Go through the data below. List every line that holds the word "right".

◆ Records shown
-=-=-=-=-

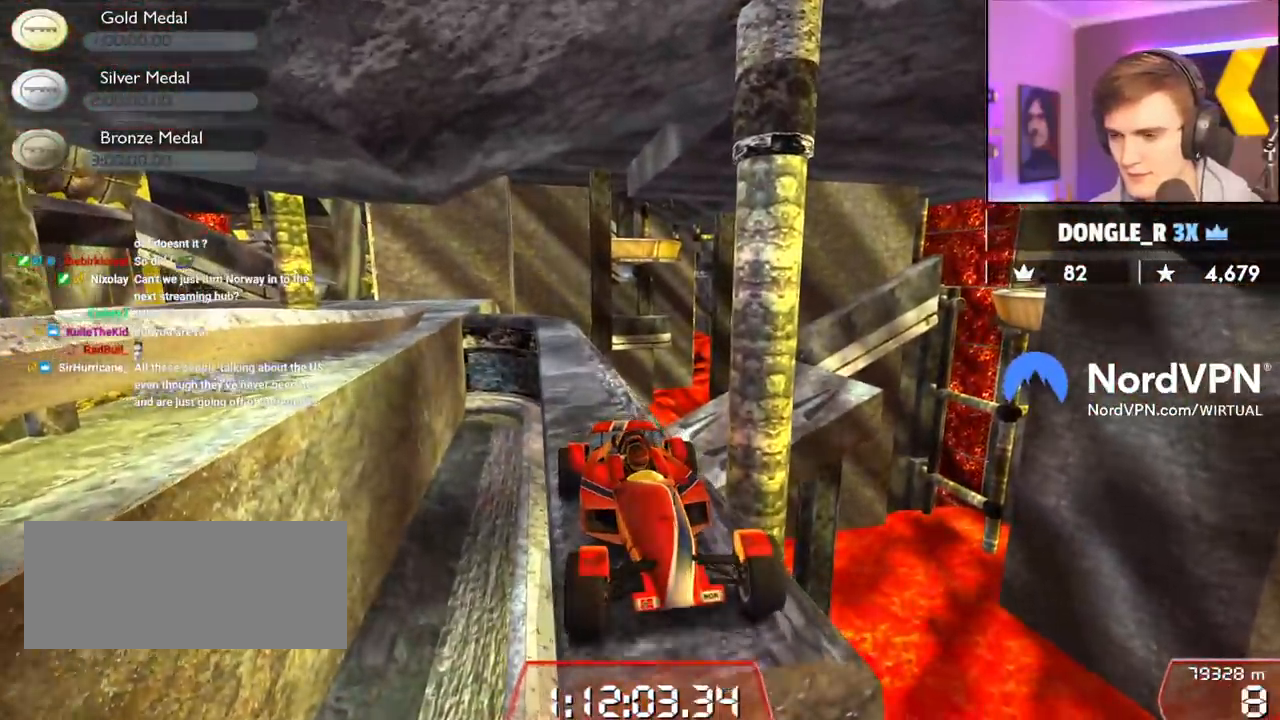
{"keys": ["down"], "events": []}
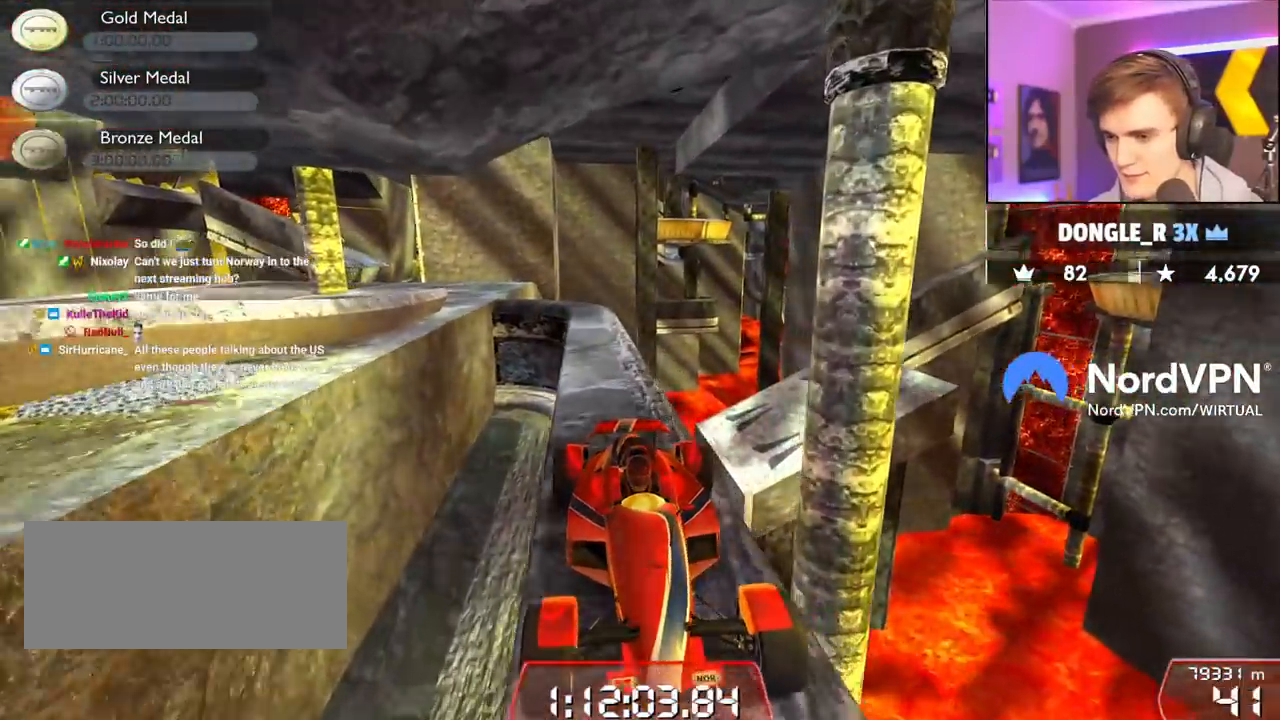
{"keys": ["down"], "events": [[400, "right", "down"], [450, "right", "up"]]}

-=-=-=-=-

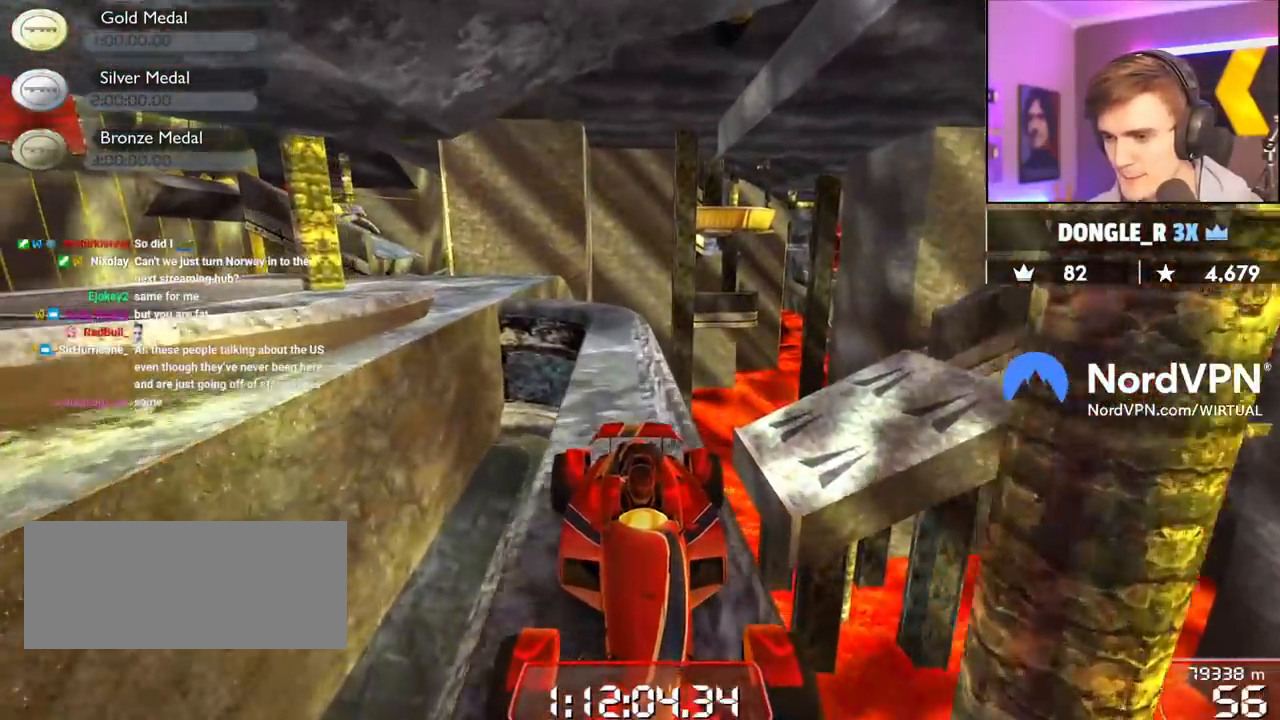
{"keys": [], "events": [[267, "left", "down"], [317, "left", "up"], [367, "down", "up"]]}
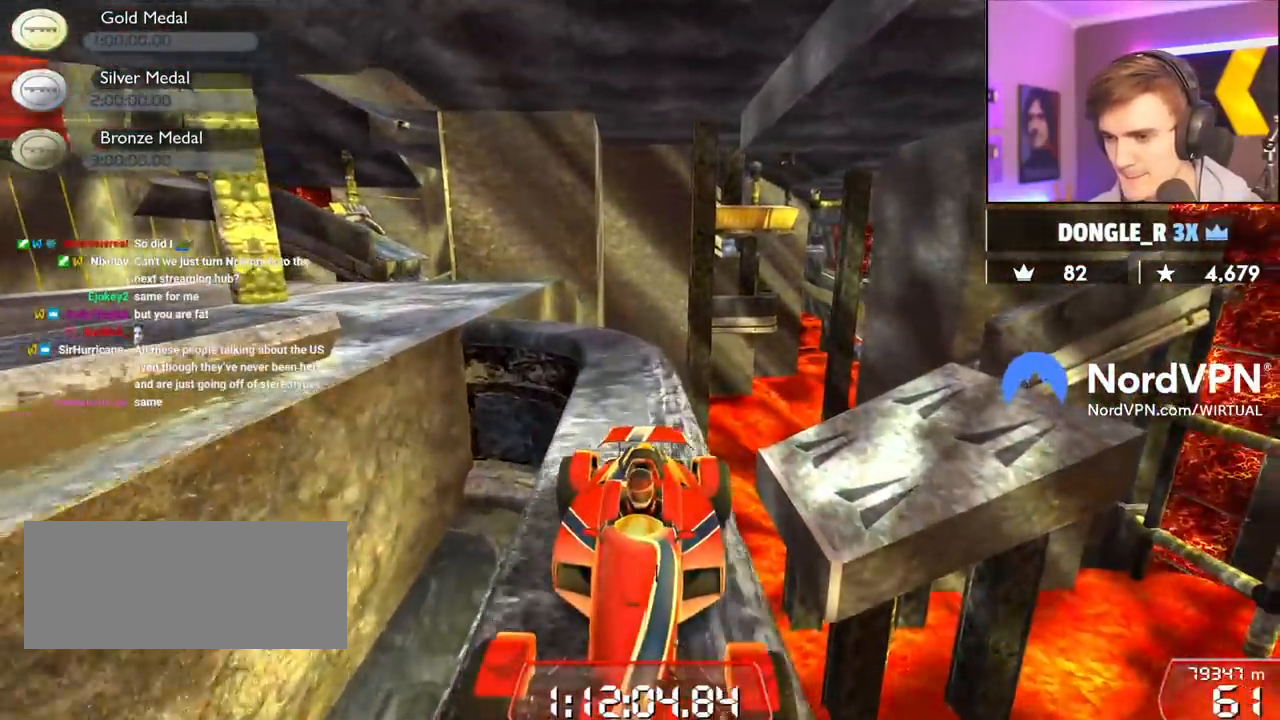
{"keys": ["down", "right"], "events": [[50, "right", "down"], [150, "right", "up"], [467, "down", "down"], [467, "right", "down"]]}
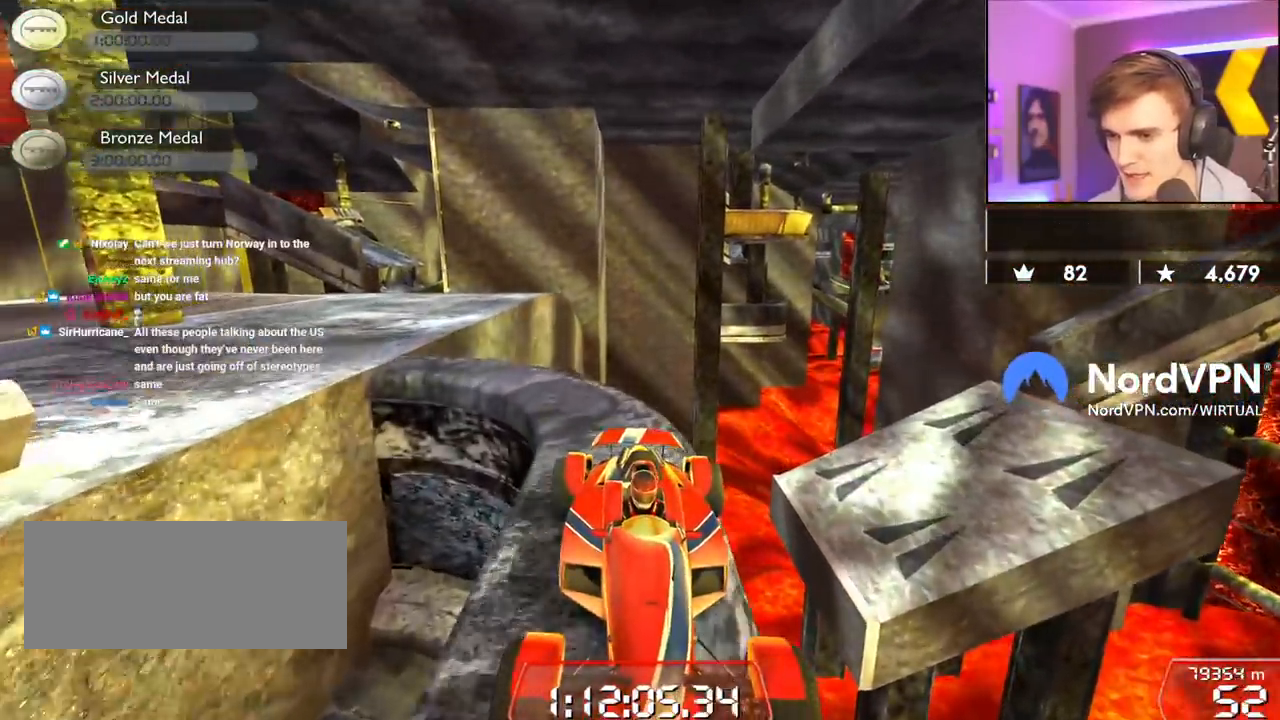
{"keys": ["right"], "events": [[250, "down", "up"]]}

-=-=-=-=-

◆ Solution
{"keys": ["down"], "events": [[400, "right", "down"], [450, "right", "up"]]}
{"keys": ["down", "right"], "events": [[50, "right", "down"], [150, "right", "up"], [467, "down", "down"], [467, "right", "down"]]}
{"keys": ["right"], "events": [[250, "down", "up"]]}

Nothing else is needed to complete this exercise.